◆ WHAT TO DO ◆
Copy out every line of the records in which "index" can be found.

▬▬▬

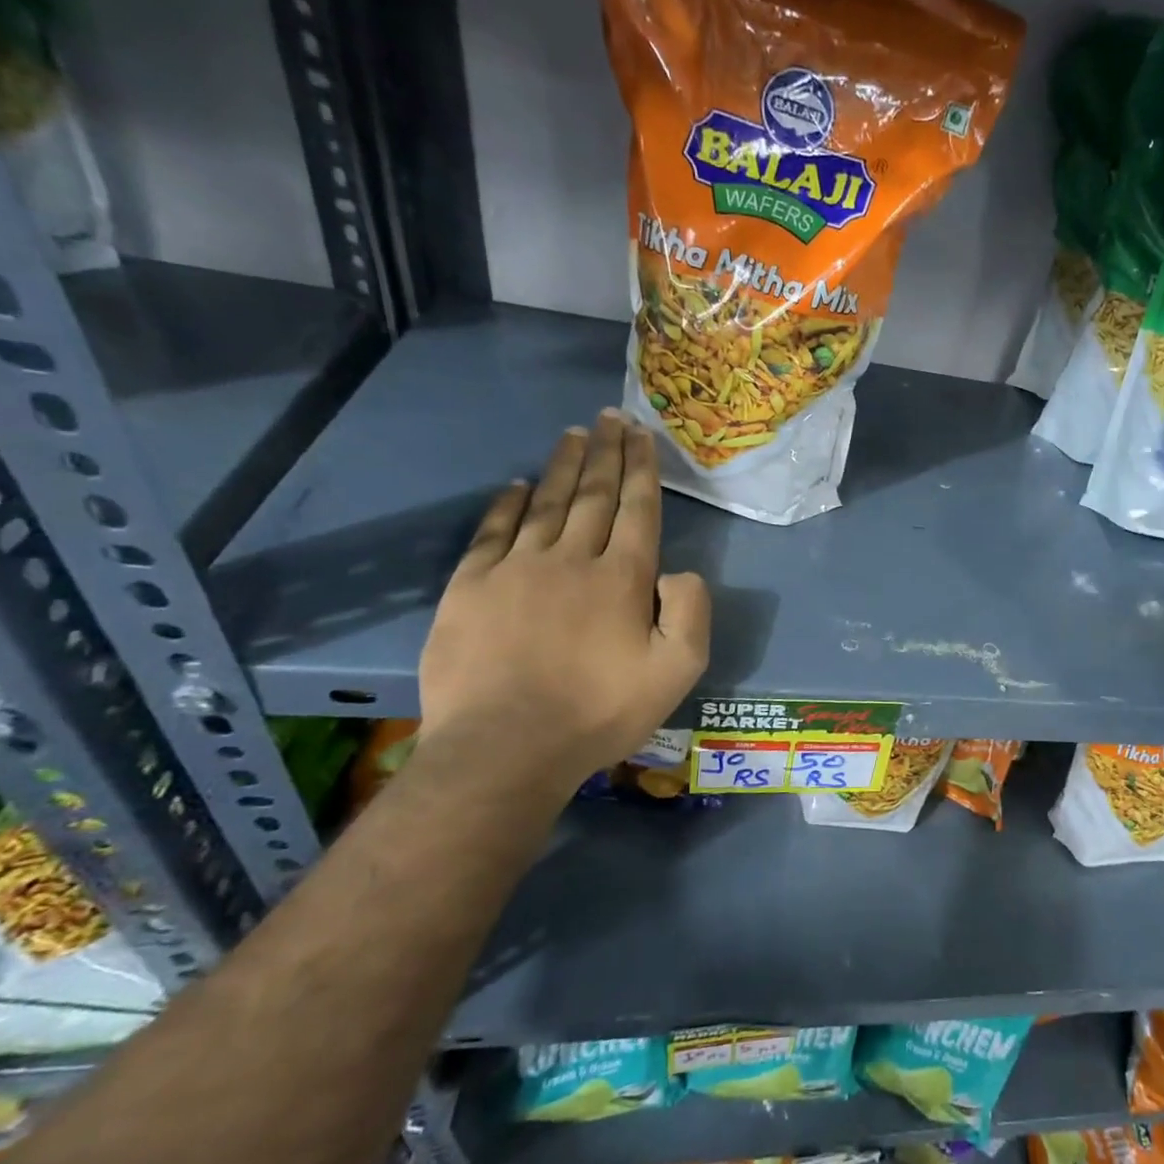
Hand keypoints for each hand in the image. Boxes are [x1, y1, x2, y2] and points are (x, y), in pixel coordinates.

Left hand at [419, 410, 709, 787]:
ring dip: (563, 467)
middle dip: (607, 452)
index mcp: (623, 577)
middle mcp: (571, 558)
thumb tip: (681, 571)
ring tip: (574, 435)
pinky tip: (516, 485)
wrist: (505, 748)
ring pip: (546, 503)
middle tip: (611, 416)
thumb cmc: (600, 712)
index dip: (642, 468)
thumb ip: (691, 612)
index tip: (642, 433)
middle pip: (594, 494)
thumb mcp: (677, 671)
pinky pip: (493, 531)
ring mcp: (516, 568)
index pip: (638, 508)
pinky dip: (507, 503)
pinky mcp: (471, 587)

▬▬▬

◆ REPLY TO THE TASK ◆
index mcp: (623, 577)
index dip: (642, 468)
index tip: (642, 433)
index pip: (638, 508)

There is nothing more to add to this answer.